What you need to do:
Answer these from the article on Nintendo and independent developers:
1. Who is the president of Nintendo of America?
2. What kind of developer does Nintendo say it is not looking to do business with today?
3. Which industry veteran disagreed with what he took to be Iwata's view on the social games model?

#### Extract to read

Some indies are more equal than others, says Reggie Fils-Aime
3DS and Wii platform holder Nintendo has said it will embrace the independent developer, but “draws the line” with less-established garage outfits.
Nintendo of America president Reggie Fils-Aime said he would “separate out the true independent developer versus the hobbyist".
“We are absolutely reaching out to the independent developer,” he said in an interview with Gamasutra.
“Where we've drawn the line is we are not looking to do business today with the garage developer. In our view, that’s not a business we want to pursue.”
The term ‘garage developer’ is ambiguous, but Fils-Aime appeared to characterize one as a games creator who holds down other jobs.
The issue, he said, is value of content.
Echoing Nintendo President Satoru Iwata at a recent speech to the industry, Fils-Aime said developers are heightening risk by delivering low-priced and free software.
Gamasutra paraphrased him as saying this tactic is subverting the $50 value of games in the consumer conscience.
“When we talk about the value of software, it could be a great $1 piece of content or a $50 piece of content," he said.
“The point is, does it maintain its value over time or is it such disposable content that the value quickly goes to zero?
“We want consumers to see value in the software, whatever that appropriate value is. And we want to see that value maintained over time."
Earlier in March, Mr Iwata delivered an extraordinary speech that carried a warning to the growing mobile game developer fellowship.
He said that “game development is downing”, with a mass off content being pushed to mobile formats at low prices. It was an unequivocal attack on Apple and Google’s booming smartphone platforms, though Fils-Aime disagreed.
Iwata's standout GDC speech has conjured a number of interpretations. Industry veteran Phil Harrison said he disagreed with Iwata’s view that the social games model will go away – despite Iwata not making such a claim.
So these companies that make crap games for Wii are any better?
RT "So these companies that make crap games for Wii are any better?"
Not to imply that all games released will make money. But still I think the differentcloth article on here the other day http://www.develop-online.net/news/37288/Lilt-Line-needs-double-sales-for-Nintendo-pay is a perfect companion piece to this article. His comments sound blissfully ignorant of where small indie studios and games actually come from.

########
#### Data entries

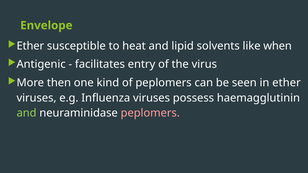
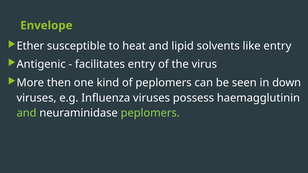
like when: when -> entry
in ether: ether -> down
peplomers at (150, 113) colour: pink -> light green
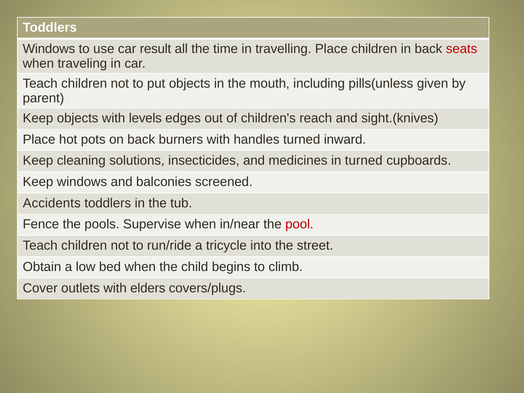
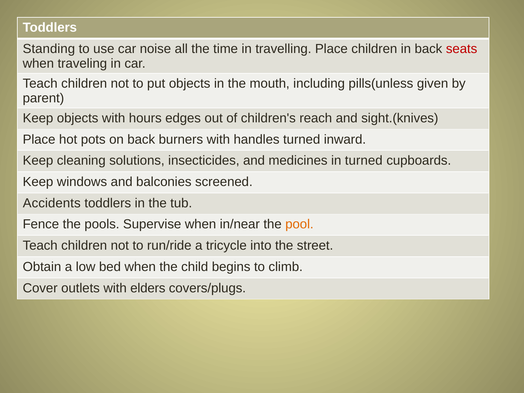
Windows at (49, 49): Windows -> Standing
result: result -> noise
levels: levels -> hours
pool colour: red -> orange
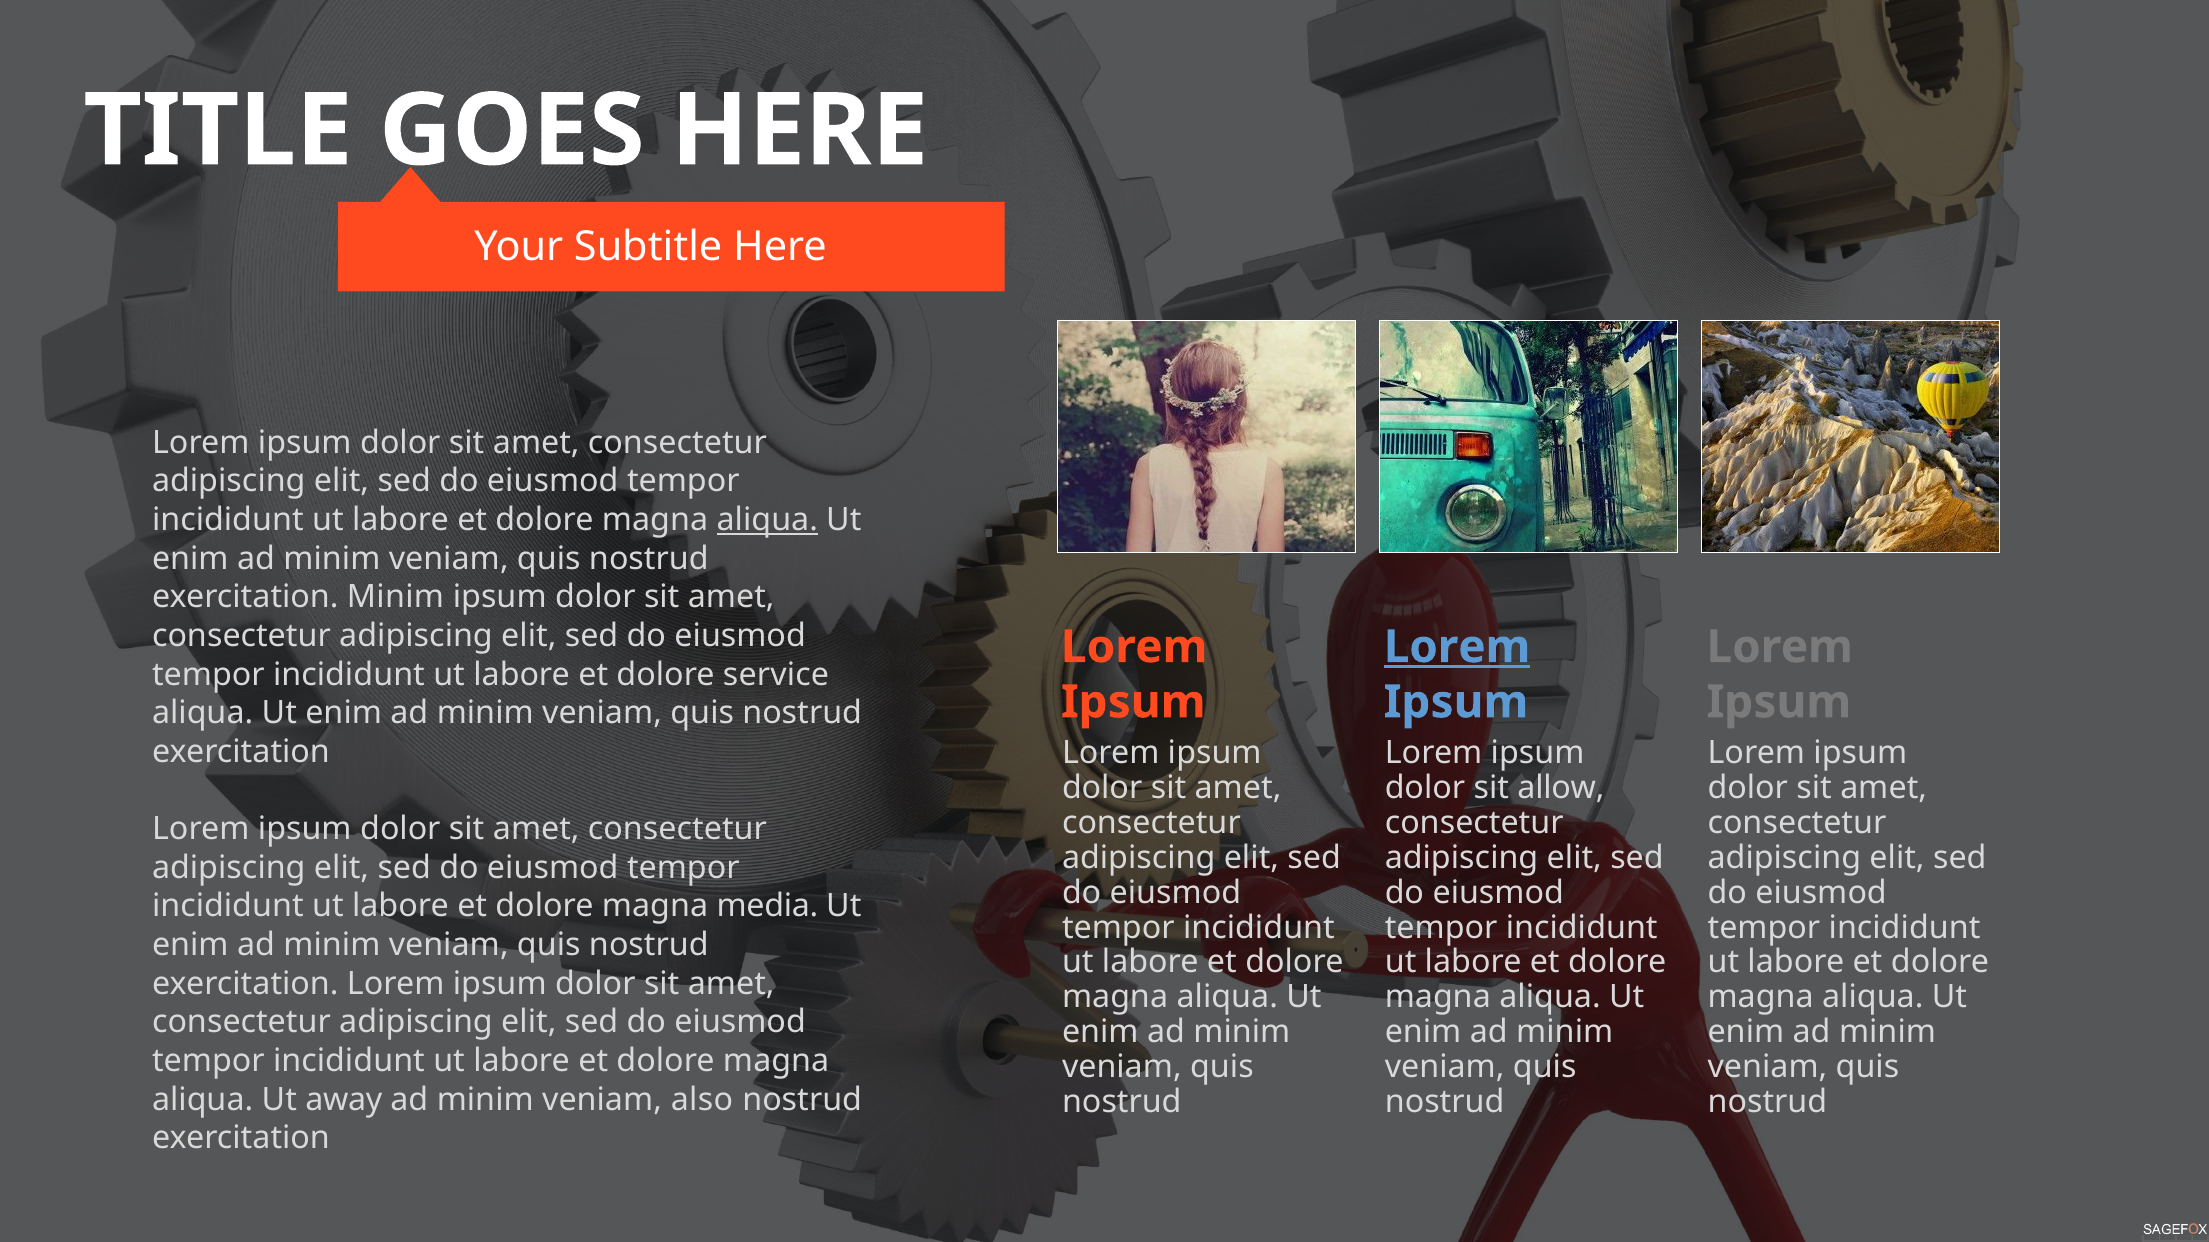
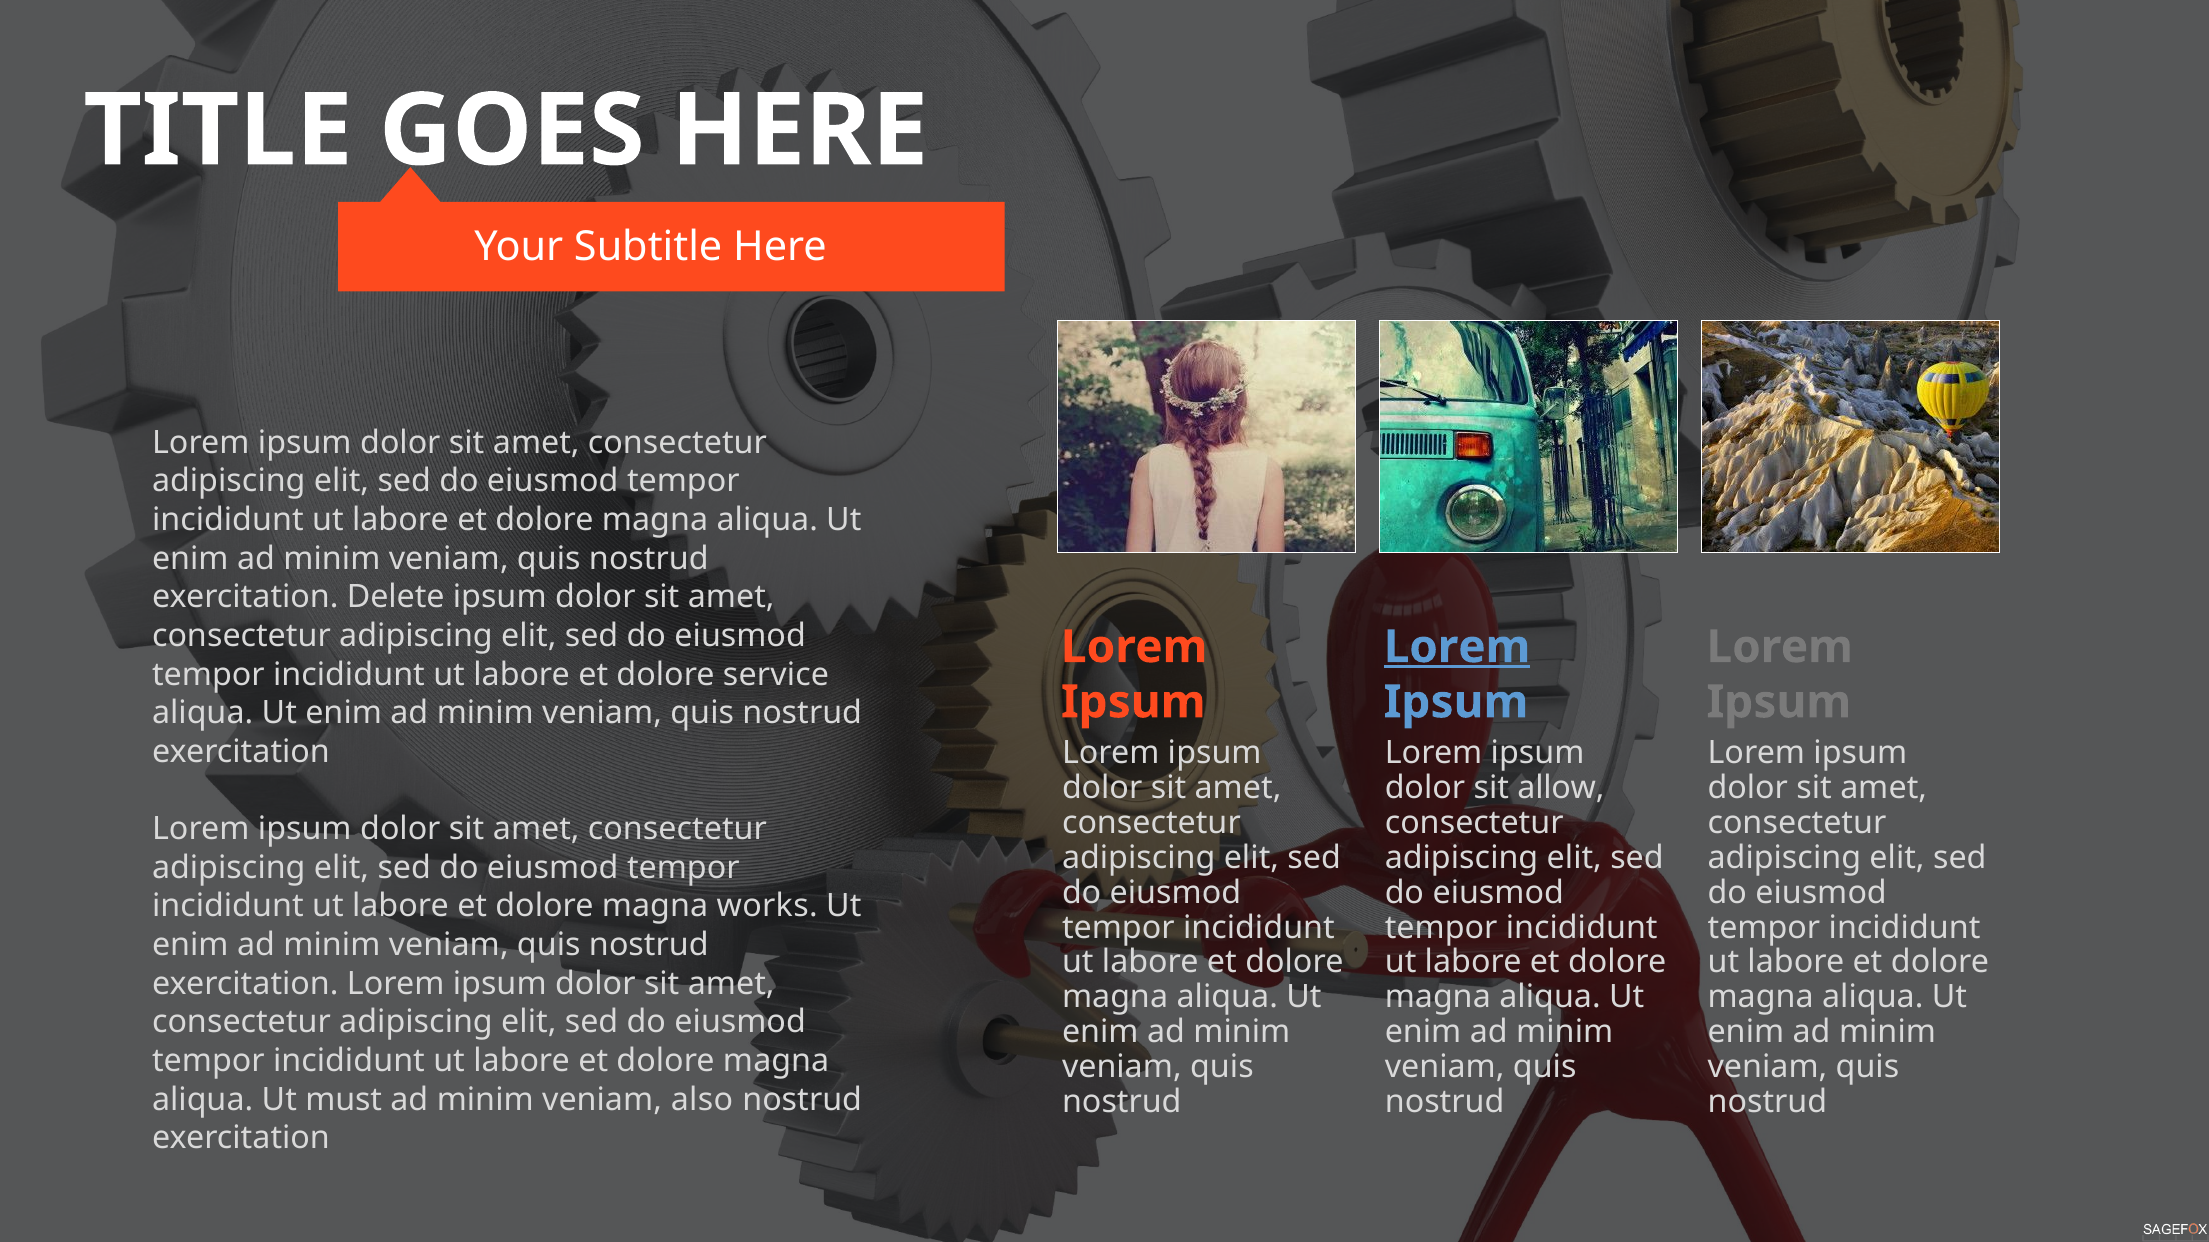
aliqua at (767, 520) underline: present -> none
exercitation Minim: Minim -> Delete
media: media -> works
away: away -> must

########

The answer:
1. Reggie Fils-Aime
2. The garage developer
3. Phil Harrison